The employee, who was not authorized to speak to reporters and requested anonymity, said there had been a drop of 10 to 15 percent in the number of people sleeping on trains at four end-of-line stations where evictions increased last week, although some of those people could have moved to other train lines.

Removing all encampments would require a substantial acceleration of an existing program of “cleanups,” in which teams of sanitation workers, police officers and outreach workers evict people from areas where they have set up camp.

“I’m telling my city agencies to do an analysis block by block, district by district, identify where the encampments are,” Mr. Adams said, “then execute a plan to give services to the people who are in the encampments, then to dismantle those encampments.”

The initiative will presumably be based on regulations detailed on a city web page, where an encampment is defined as “a structure to live under” — including mattresses, tents, tarps and camping setups. Such encampments and “obstructions” are not allowed, the rules say.

The Bowery in Manhattan, February 2020. Homeless people say such sweeps accomplish little more than chasing them from one spot to another. Credit…Anna Watts for The New York Times

In the first four weeks of January, the city conducted 133 cleanups, a little over half of them in Manhattan, according to information obtained via the Freedom of Information Act by the Urban Justice Center, an advocacy group.

Homeless people and advocates have said such sweeps accomplish little more than chasing people from one spot to another, upending already unstable lives. Historically, the cleanups have often involved throwing people’s belongings away, although officials have denied it.

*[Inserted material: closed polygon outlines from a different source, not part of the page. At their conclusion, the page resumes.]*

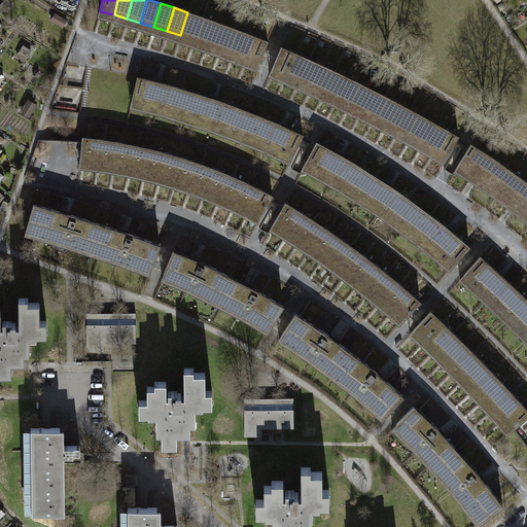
[(69,20),(56,11),(50,20),(64,28),(69,20)]
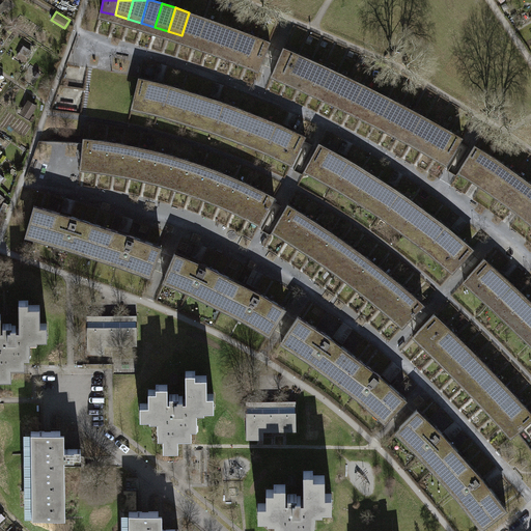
[(182,35),(194,40),(202,17),(189,12),(182,35)]
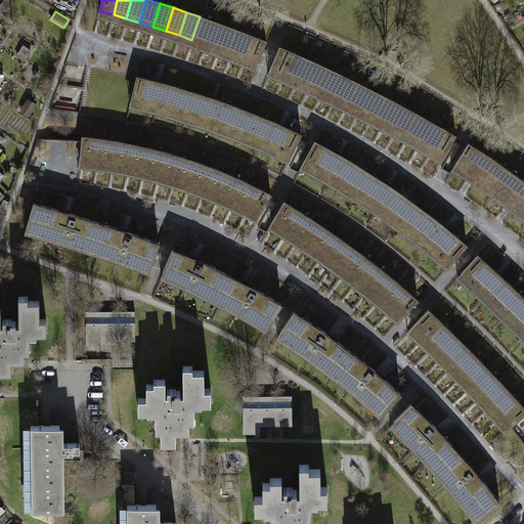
[(213,22),(200,16),(191,40),(205,44),(213,22)]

Craig Hughes, a supervising social worker at the Urban Justice Center, said the mayor’s plan was an escalation of a longstanding city approach that “has always been an effort to hide homelessness rather than to get people housed” and that invariably “leaves people more precarious than they were beforehand.”

Though the vast majority of the roughly 50,000 New Yorkers who are homeless live in shelters, many people who sleep outdoors say they do so because they feel unsafe in shelters, or because they do not want to follow the system’s rules and curfews.

During the pandemic, many people have also avoided barrackslike group shelters for fear of contracting Covid-19. The cleanups flout Centers for Disease Control guidelines that say outdoor encampments should be left in place unless people are being moved to private rooms.

The January 2021 estimate found that about two-thirds of people living on the street were in Manhattan. The Bronx and Brooklyn ranked second and third.

Unlike the tent cities on the West Coast, New York does not have areas where hundreds of people camp together, although there are a few sites, mostly in out-of-the-way areas, with clusters of tents or shacks.